To-do item a: Copy out, word for word, the lines of the listing from the line containing "ення своїх доходів." through the line containing "Подальше зниження ставок", both included.

==== Quoted passage ====

Put differently, one might ask what the role of the Bayesian computations are for the models' successes. In fact, what Frank and Tenenbaum (2011) propose is a model positing that, among other things, (i) more specific rules are learned more readily; (ii) infants know, presumably innately, which patterns are more specific, even if they encounter the patterns exclusively during experiments; (iii) the same items are perceived/remembered differently depending on whether they appear during familiarization or during test; (iv) forgetting rates can be arbitrarily set, sometimes to 10%, sometimes to 60%, and sometimes to 80%; (v) there is catastrophic forgetting due to single counter-examples. Had these assumptions not been swept under the Bayesian carpet, it is hard to see how they could follow from the computational structure of the learning problem.

An account based on common-sense psychology

While Frank and Tenenbaum's (2011) models do not appear to provide an adequate account of any of the experiments reviewed above, a model based on perceptual or memory primitives might fare much better. I will now discuss these basic psychological explanations of each of the experiments reviewed above.

Marcus et al. (1999), Endress et al. (2007)

The view that humans are equipped with a repetition-detector that makes repetitions relatively salient patterns provides a straightforward interpretation of Marcus et al.'s (1999) and Endress et al.'s (2007) data, because these experiments show that humans can learn repetition-patterns, and that such patterns are learned better than arbitrary patterns for which no such detector exists.

Frank, Slemmer, et al. (2009)

As before, the ability to learn repetition-patterns can be explained by the existence of a repetition-detector. Likewise, there are numerous straightforward explanations of Frank, Slemmer, et al.'s (2009) finding that multi-modal rules are learned better than uni-modal rules. One possible interpretation is that infants received more instances of the repetition-pattern. That is, in the multimodal condition, infants were presented with visual and auditory triplets simultaneously and, therefore, with twice as many triplets as in either unimodal conditions. A second possible interpretation relates to variability of the stimuli. In the multimodal condition, triplets were more variable, as infants perceived both visual and auditory triplets; if variability helps learning (Gómez, 2002), infants might learn better in the multimodal condition as well. A third possible interpretation is provided by the fact that infants have more opportunities to attend to the stimuli in the multimodal condition; for example, if they are distracted by a sound, they might still attend to the visual stimuli, and if they are distracted by other visual objects, they might still attend to the sounds. A fourth account relies on the fact that infants have more opportunities to recognize the familiar pattern during test: if they do not attend to the sound of a test item, they might still attend to its visual component, and vice versa. It is easy to come up with further explanations of Frank, Slemmer, et al.'s (2009) data relying on basic psychological considerations.

==== Listed records ====

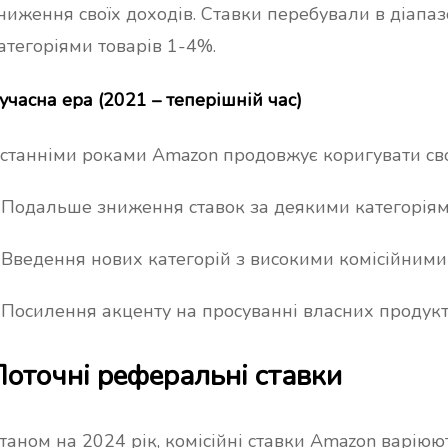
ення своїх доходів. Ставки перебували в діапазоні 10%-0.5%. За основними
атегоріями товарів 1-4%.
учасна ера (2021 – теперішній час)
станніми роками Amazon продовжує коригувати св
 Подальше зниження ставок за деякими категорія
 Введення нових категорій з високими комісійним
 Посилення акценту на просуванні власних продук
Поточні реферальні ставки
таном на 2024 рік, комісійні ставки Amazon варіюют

====
==== Listed records ====

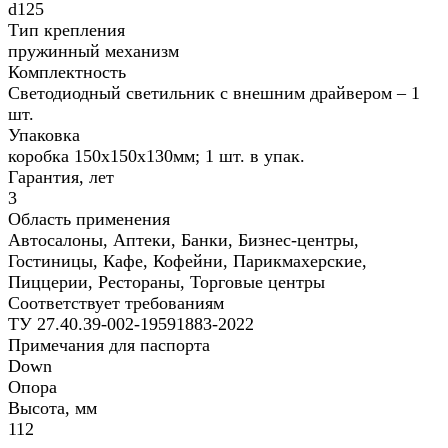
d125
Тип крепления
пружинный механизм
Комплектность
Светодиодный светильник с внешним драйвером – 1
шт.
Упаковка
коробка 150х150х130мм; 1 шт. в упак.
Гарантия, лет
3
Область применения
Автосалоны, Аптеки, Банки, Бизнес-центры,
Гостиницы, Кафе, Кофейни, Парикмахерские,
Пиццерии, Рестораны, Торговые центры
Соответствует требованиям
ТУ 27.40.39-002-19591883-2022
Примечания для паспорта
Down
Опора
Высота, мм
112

====

To-do item b: Rewrite the part of the passage on Bayesian models that runs from "Put differently, one" through "the learning problem.", inclusive, putting "rug" in place of "carpet".

Task answer a:
ення своїх доходів. Ставки перебували в діапазоні 10%-0.5%. За основними
атегоріями товарів 1-4%.
учасна ера (2021 – теперішній час)
станніми роками Amazon продовжує коригувати св
 Подальше зниження ставок за деякими категорія

Task answer b:
Put differently, one might ask what the role of the Bayesian computations are for the models' successes. In fact, what Frank and Tenenbaum (2011) propose is a model positing that, among other things, (i) more specific rules are learned more readily; (ii) infants know, presumably innately, which patterns are more specific, even if they encounter the patterns exclusively during experiments; (iii) the same items are perceived/remembered differently depending on whether they appear during familiarization or during test; (iv) forgetting rates can be arbitrarily set, sometimes to 10%, sometimes to 60%, and sometimes to 80%; (v) there is catastrophic forgetting due to single counter-examples. Had these assumptions not been swept under the Bayesian rug, it is hard to see how they could follow from the computational structure of the learning problem.